* _SELECTED TEXT_
****************************************

This section builds on the previous two chapters regarding applications of PQC sensors to hematological studies, and particularly in assessing the practicability of applying PQC sensors to whole blood coagulation tests. Long-term (3000 sec) and real time viscosity monitoring was conducted during whole blood clotting. Viscosity is insignificant in PQC responses between whole blood and plasma. A step-like response curve is also obtained from analyzing whole blood coagulation within 1000 seconds, an acceptable time period, in clinical trials. A comparison of responses between whole blood and plasma coagulation does not reveal interferences on the surface of the PQC sensor by cells and proteins in blood. Additionally, it is practical to apply the PQC sensor to studies of whole blood coagulation via research on whole blood recalcification time.

****************************************

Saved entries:
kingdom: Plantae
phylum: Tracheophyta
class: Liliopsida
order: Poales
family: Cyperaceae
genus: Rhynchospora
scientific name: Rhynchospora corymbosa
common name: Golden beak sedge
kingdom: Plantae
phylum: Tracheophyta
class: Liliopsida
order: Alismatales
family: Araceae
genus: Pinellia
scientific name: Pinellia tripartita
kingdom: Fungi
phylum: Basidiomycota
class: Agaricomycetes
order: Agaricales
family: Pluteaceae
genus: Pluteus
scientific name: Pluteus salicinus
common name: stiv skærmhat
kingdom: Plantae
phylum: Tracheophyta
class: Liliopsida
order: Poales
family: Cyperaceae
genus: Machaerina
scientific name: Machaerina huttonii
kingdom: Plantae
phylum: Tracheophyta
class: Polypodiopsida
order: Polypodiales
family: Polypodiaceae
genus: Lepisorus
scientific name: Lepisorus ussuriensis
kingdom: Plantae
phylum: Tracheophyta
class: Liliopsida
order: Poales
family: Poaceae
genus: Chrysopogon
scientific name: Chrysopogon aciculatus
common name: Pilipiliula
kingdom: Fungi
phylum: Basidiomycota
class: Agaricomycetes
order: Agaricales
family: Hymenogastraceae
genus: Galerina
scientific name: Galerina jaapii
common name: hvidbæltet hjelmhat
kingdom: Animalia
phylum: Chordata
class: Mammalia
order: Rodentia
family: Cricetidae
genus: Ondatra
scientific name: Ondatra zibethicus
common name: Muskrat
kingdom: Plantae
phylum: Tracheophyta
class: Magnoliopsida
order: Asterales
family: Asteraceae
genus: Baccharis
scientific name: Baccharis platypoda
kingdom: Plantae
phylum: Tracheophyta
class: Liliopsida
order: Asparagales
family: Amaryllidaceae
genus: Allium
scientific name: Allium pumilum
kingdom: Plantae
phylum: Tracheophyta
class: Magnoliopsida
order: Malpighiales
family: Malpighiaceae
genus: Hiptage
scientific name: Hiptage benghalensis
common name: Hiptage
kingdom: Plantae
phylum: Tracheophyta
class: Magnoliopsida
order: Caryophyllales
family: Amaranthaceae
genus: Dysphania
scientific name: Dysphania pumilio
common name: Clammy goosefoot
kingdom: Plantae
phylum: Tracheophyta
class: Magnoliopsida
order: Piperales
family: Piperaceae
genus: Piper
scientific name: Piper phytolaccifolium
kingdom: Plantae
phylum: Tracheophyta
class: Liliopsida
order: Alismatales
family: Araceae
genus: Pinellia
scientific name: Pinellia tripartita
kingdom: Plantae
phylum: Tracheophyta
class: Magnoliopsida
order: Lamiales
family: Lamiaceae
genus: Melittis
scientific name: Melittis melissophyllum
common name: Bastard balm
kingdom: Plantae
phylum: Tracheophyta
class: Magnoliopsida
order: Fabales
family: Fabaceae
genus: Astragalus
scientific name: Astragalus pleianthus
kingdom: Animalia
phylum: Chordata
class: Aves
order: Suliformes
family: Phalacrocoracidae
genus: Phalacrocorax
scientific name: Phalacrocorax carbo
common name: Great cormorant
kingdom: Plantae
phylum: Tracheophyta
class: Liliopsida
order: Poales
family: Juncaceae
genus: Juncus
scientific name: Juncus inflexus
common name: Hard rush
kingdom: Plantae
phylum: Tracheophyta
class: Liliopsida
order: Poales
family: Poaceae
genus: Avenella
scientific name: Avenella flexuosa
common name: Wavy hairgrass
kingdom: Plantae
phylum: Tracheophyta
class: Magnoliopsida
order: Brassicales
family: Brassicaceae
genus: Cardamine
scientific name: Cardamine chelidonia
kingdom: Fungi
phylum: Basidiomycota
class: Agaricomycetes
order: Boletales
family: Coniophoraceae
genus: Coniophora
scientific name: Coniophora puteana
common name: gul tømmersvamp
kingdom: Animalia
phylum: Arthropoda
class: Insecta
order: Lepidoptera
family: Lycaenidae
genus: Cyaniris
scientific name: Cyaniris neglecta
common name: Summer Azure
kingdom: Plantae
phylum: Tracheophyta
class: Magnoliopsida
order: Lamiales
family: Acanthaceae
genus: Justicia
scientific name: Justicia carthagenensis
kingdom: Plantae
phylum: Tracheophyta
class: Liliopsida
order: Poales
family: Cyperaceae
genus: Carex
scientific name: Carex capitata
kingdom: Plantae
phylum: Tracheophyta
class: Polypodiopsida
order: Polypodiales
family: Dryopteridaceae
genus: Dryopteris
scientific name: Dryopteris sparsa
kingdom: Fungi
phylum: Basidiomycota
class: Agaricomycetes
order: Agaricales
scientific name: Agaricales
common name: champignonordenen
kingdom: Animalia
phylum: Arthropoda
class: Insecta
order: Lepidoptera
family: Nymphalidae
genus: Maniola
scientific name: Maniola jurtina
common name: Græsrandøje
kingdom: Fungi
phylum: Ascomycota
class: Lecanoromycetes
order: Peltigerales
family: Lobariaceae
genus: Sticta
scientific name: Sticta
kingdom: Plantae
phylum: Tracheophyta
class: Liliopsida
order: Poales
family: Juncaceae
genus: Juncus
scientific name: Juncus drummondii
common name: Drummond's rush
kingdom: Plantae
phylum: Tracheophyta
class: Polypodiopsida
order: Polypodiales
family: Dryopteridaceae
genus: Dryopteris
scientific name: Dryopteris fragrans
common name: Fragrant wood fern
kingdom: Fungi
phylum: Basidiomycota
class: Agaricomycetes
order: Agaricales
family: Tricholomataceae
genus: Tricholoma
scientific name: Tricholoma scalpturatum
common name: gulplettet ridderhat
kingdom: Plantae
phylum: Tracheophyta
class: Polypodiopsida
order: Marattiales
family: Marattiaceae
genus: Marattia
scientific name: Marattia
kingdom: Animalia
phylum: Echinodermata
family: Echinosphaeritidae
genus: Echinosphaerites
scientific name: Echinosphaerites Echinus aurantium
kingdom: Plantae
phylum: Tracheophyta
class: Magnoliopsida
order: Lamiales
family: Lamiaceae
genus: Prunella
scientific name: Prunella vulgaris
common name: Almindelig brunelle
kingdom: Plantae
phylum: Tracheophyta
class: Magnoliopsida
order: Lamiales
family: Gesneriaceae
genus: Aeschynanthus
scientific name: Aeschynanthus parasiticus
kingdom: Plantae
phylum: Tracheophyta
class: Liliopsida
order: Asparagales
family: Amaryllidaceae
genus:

****************************************

* _EXERCISE BRIEF_
Answer these questions about the PQC sensor text:
1. How long did the long-term viscosity monitoring during whole blood clotting last?
2. Within how many seconds is the step-like response curve obtained from whole blood coagulation?
3. What does comparing whole blood and plasma coagulation responses not reveal?

* _OUTPUT_
1. 3000 seconds.
2. 1000 seconds.
3. Interferences on the surface of the PQC sensor by cells and proteins in blood.